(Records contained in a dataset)
<<<<
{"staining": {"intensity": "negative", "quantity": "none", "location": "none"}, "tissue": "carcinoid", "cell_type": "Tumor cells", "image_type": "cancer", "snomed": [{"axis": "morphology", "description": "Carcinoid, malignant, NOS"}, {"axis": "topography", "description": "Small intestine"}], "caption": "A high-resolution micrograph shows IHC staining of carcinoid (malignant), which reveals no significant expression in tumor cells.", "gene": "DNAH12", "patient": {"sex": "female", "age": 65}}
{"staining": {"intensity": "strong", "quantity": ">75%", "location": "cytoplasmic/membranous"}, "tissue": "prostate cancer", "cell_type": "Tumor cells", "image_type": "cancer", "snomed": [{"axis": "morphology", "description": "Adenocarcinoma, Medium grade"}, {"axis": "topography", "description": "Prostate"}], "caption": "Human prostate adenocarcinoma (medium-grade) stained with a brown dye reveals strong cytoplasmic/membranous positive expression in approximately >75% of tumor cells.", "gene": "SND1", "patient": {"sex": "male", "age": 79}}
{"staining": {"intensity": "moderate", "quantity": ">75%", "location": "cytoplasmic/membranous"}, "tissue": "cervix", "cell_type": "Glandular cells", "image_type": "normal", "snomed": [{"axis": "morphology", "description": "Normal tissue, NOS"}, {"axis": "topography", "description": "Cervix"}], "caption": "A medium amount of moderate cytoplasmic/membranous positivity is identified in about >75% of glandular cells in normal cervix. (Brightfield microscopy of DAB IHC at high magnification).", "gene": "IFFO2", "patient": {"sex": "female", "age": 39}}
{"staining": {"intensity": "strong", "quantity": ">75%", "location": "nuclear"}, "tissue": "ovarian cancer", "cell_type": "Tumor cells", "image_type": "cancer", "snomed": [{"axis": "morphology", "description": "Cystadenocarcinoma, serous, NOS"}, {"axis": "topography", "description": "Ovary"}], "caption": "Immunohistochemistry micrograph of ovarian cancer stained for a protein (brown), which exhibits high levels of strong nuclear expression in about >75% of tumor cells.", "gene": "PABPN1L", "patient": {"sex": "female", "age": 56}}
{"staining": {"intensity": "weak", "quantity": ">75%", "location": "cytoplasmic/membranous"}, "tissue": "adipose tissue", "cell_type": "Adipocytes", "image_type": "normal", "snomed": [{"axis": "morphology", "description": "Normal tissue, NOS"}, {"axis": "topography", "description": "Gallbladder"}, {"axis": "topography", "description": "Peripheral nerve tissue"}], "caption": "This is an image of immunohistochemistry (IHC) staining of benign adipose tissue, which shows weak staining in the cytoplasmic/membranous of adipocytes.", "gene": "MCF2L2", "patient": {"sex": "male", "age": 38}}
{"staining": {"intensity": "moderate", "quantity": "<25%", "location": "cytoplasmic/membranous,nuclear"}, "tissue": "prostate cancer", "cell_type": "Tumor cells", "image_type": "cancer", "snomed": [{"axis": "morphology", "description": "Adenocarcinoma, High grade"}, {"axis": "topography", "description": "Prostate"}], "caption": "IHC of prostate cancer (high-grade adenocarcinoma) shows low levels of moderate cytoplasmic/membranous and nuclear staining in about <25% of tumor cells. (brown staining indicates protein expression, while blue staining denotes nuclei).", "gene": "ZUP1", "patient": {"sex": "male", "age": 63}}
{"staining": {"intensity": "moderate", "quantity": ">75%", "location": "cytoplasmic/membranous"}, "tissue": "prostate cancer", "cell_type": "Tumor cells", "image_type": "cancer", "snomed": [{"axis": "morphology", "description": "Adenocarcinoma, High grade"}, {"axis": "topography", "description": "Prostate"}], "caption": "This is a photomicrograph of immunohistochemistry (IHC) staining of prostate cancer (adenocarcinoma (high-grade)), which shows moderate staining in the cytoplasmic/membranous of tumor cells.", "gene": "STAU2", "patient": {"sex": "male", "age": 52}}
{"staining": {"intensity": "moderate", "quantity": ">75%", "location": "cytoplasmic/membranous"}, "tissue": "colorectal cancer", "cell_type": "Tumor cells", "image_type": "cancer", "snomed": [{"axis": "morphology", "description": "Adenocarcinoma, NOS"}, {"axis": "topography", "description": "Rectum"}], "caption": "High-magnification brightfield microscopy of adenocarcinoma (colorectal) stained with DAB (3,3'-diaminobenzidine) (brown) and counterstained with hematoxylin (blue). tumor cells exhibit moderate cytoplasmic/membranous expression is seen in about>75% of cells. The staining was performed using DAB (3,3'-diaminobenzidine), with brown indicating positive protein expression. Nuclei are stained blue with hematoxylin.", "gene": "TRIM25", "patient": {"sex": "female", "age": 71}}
>>>>
◆ Exercise instructions ◆
Would you copy the data exactly as shown above?

◆ Solution for this task ◆
{"staining": {"intensity": "negative", "quantity": "none", "location": "none"}, "tissue": "carcinoid", "cell_type": "Tumor cells", "image_type": "cancer", "snomed": [{"axis": "morphology", "description": "Carcinoid, malignant, NOS"}, {"axis": "topography", "description": "Small intestine"}], "caption": "A high-resolution micrograph shows IHC staining of carcinoid (malignant), which reveals no significant expression in tumor cells.", "gene": "DNAH12", "patient": {"sex": "female", "age": 65}}
{"staining": {"intensity": "strong", "quantity": ">75%", "location": "cytoplasmic/membranous"}, "tissue": "prostate cancer", "cell_type": "Tumor cells", "image_type": "cancer", "snomed": [{"axis": "morphology", "description": "Adenocarcinoma, Medium grade"}, {"axis": "topography", "description": "Prostate"}], "caption": "Human prostate adenocarcinoma (medium-grade) stained with a brown dye reveals strong cytoplasmic/membranous positive expression in approximately >75% of tumor cells.", "gene": "SND1", "patient": {"sex": "male", "age": 79}}
{"staining": {"intensity": "moderate", "quantity": ">75%", "location": "cytoplasmic/membranous"}, "tissue": "cervix", "cell_type": "Glandular cells", "image_type": "normal", "snomed": [{"axis": "morphology", "description": "Normal tissue, NOS"}, {"axis": "topography", "description": "Cervix"}], "caption": "A medium amount of moderate cytoplasmic/membranous positivity is identified in about >75% of glandular cells in normal cervix. (Brightfield microscopy of DAB IHC at high magnification).", "gene": "IFFO2", "patient": {"sex": "female", "age": 39}}
{"staining": {"intensity": "strong", "quantity": ">75%", "location": "nuclear"}, "tissue": "ovarian cancer", "cell_type": "Tumor cells", "image_type": "cancer", "snomed": [{"axis": "morphology", "description": "Cystadenocarcinoma, serous, NOS"}, {"axis": "topography", "description": "Ovary"}], "caption": "Immunohistochemistry micrograph of ovarian cancer stained for a protein (brown), which exhibits high levels of strong nuclear expression in about >75% of tumor cells.", "gene": "PABPN1L", "patient": {"sex": "female", "age": 56}}
{"staining": {"intensity": "weak", "quantity": ">75%", "location": "cytoplasmic/membranous"}, "tissue": "adipose tissue", "cell_type": "Adipocytes", "image_type": "normal", "snomed": [{"axis": "morphology", "description": "Normal tissue, NOS"}, {"axis": "topography", "description": "Gallbladder"}, {"axis": "topography", "description": "Peripheral nerve tissue"}], "caption": "This is an image of immunohistochemistry (IHC) staining of benign adipose tissue, which shows weak staining in the cytoplasmic/membranous of adipocytes.", "gene": "MCF2L2", "patient": {"sex": "male", "age": 38}}
{"staining": {"intensity": "moderate", "quantity": "<25%", "location": "cytoplasmic/membranous,nuclear"}, "tissue": "prostate cancer", "cell_type": "Tumor cells", "image_type": "cancer", "snomed": [{"axis": "morphology", "description": "Adenocarcinoma, High grade"}, {"axis": "topography", "description": "Prostate"}], "caption": "IHC of prostate cancer (high-grade adenocarcinoma) shows low levels of moderate cytoplasmic/membranous and nuclear staining in about <25% of tumor cells. (brown staining indicates protein expression, while blue staining denotes nuclei).", "gene": "ZUP1", "patient": {"sex": "male", "age": 63}}
{"staining": {"intensity": "moderate", "quantity": ">75%", "location": "cytoplasmic/membranous"}, "tissue": "prostate cancer", "cell_type": "Tumor cells", "image_type": "cancer", "snomed": [{"axis": "morphology", "description": "Adenocarcinoma, High grade"}, {"axis": "topography", "description": "Prostate"}], "caption": "This is a photomicrograph of immunohistochemistry (IHC) staining of prostate cancer (adenocarcinoma (high-grade)), which shows moderate staining in the cytoplasmic/membranous of tumor cells.", "gene": "STAU2", "patient": {"sex": "male", "age": 52}}
{"staining": {"intensity": "moderate", "quantity": ">75%", "location": "cytoplasmic/membranous"}, "tissue": "colorectal cancer", "cell_type": "Tumor cells", "image_type": "cancer", "snomed": [{"axis": "morphology", "description": "Adenocarcinoma, NOS"}, {"axis": "topography", "description": "Rectum"}], "caption": "High-magnification brightfield microscopy of adenocarcinoma (colorectal) stained with DAB (3,3'-diaminobenzidine) (brown) and counterstained with hematoxylin (blue). tumor cells exhibit moderate cytoplasmic/membranous expression is seen in about>75% of cells. The staining was performed using DAB (3,3'-diaminobenzidine), with brown indicating positive protein expression. Nuclei are stained blue with hematoxylin.", "gene": "TRIM25", "patient": {"sex": "female", "age": 71}}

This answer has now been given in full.